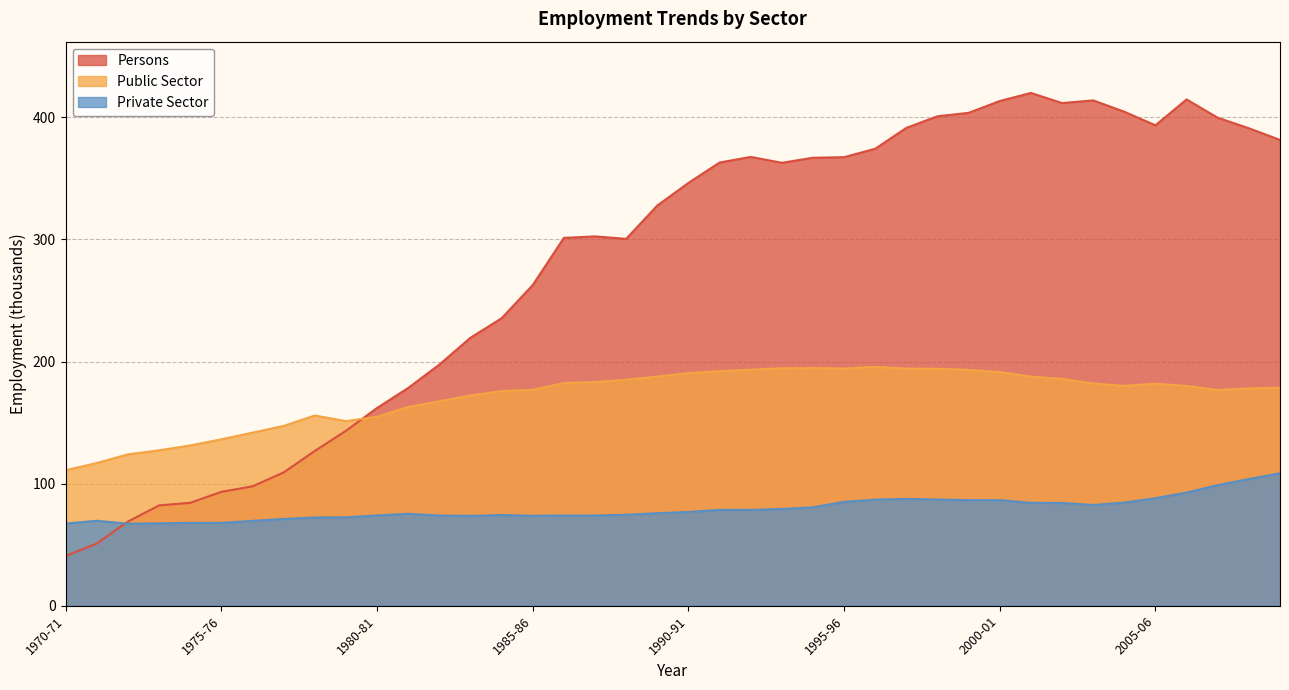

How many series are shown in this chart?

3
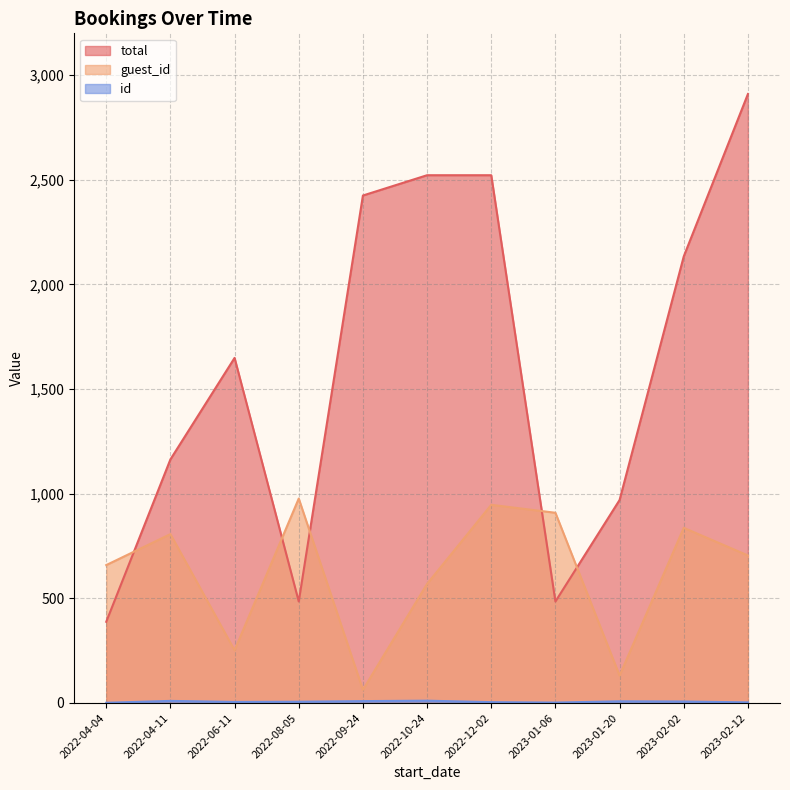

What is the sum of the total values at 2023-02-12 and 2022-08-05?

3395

* * *

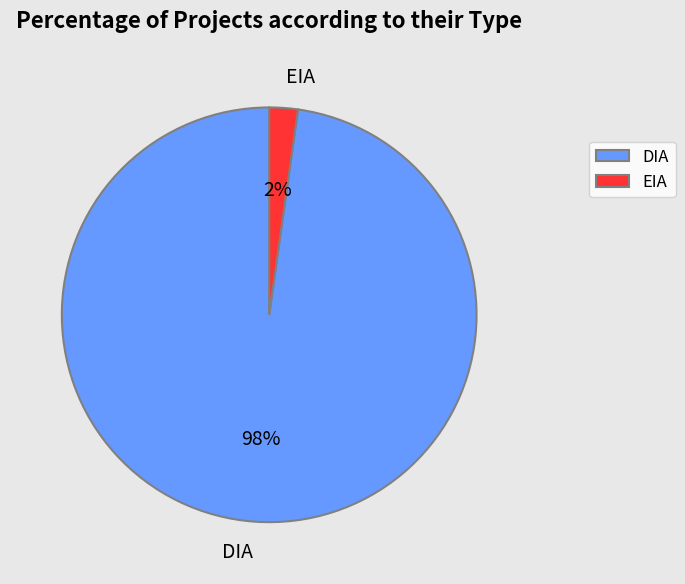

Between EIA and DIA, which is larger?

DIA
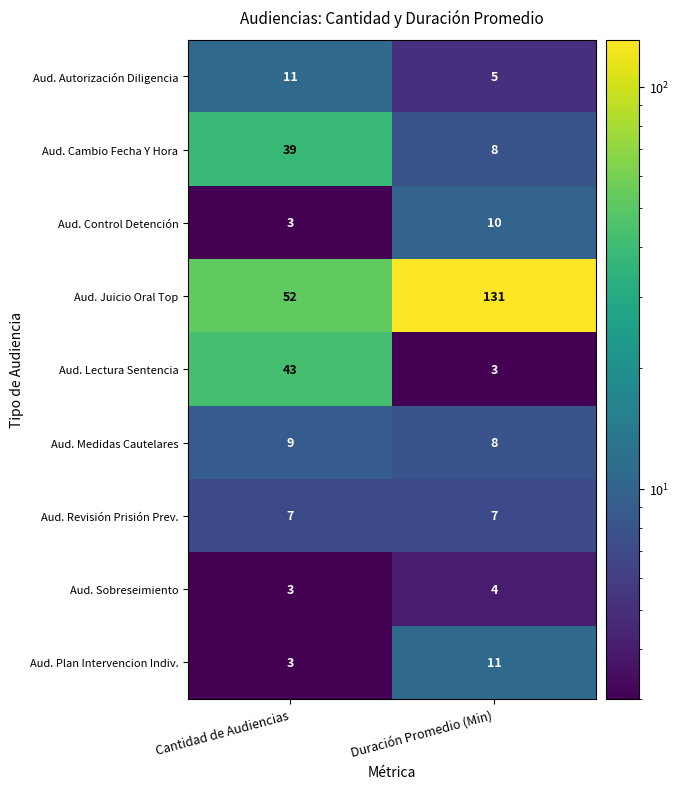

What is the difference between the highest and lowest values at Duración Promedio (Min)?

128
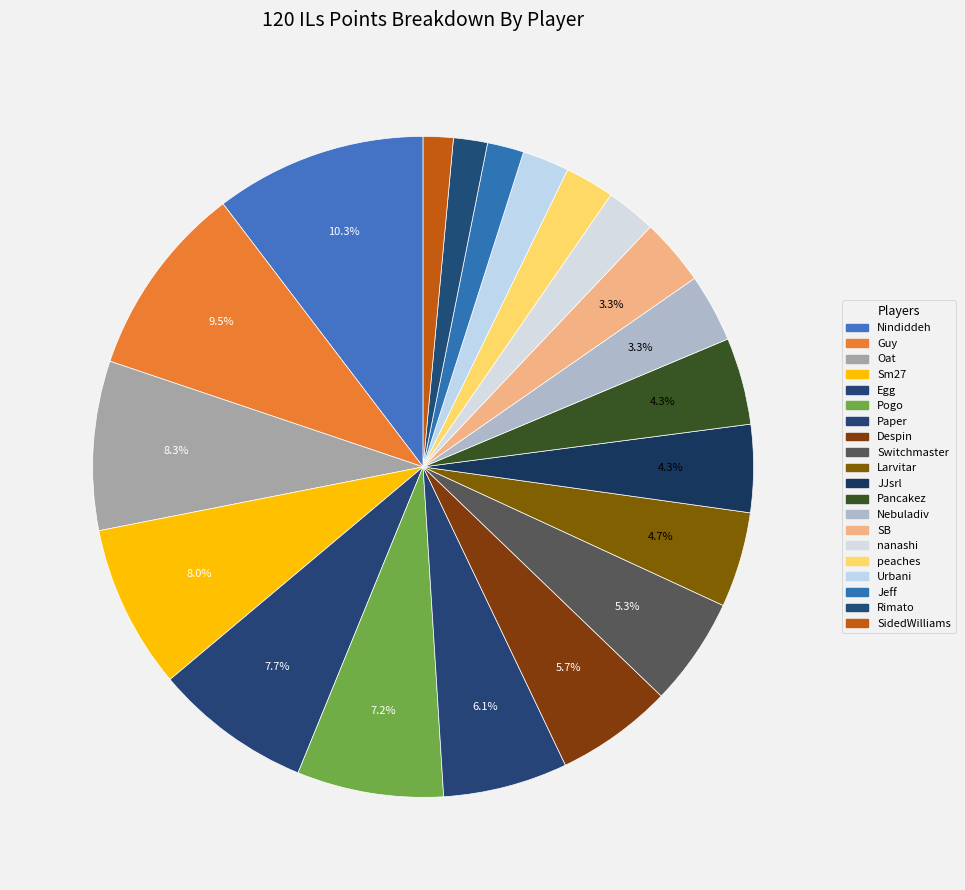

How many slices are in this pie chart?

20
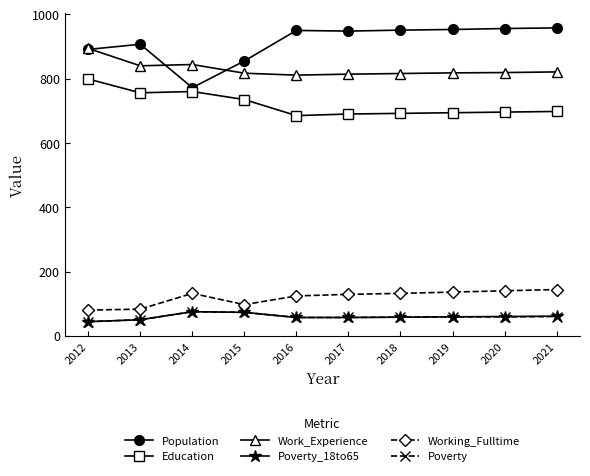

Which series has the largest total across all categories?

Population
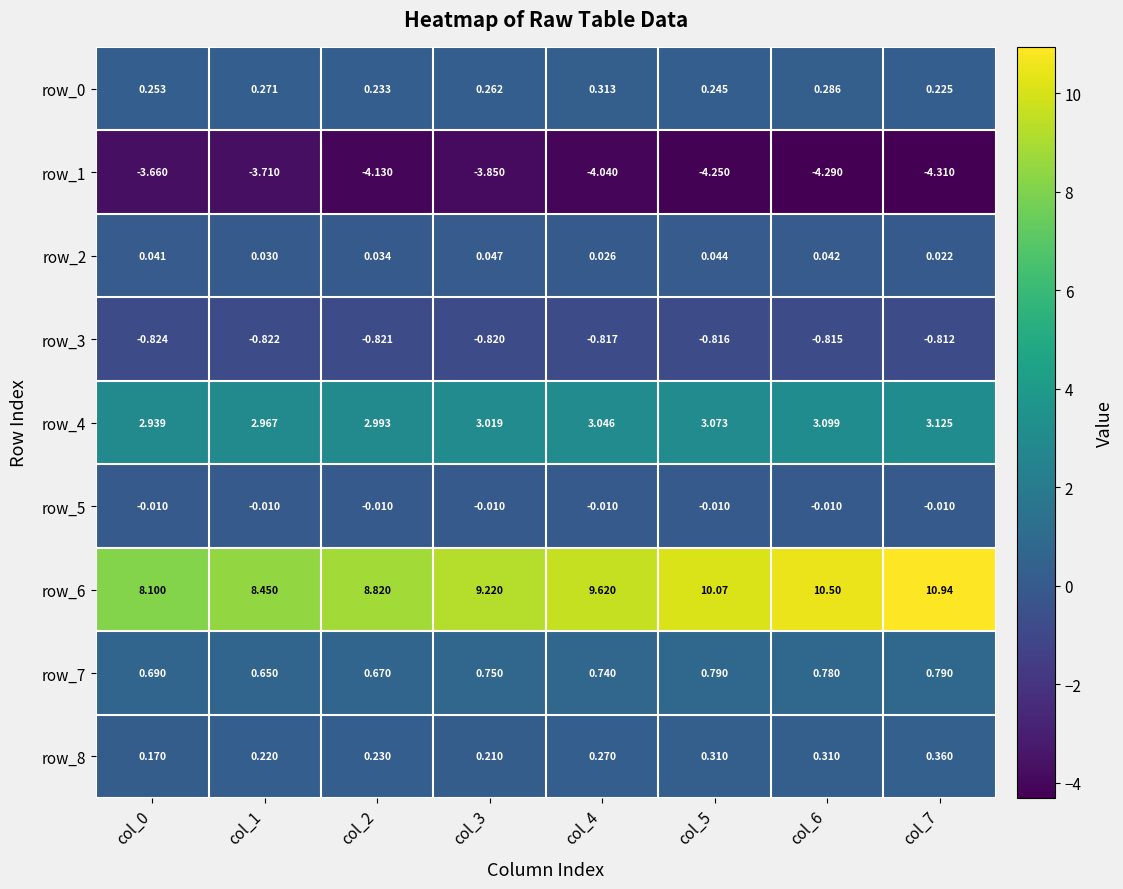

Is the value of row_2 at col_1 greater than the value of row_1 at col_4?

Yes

* [WHAT YOU HAVE TO DO] Find each line in the rows above that contains the word "this" and copy it out. Match case exactly.

* [RESULT OF THE EXERCISE]
How many series are shown in this chart?
How many slices are in this pie chart?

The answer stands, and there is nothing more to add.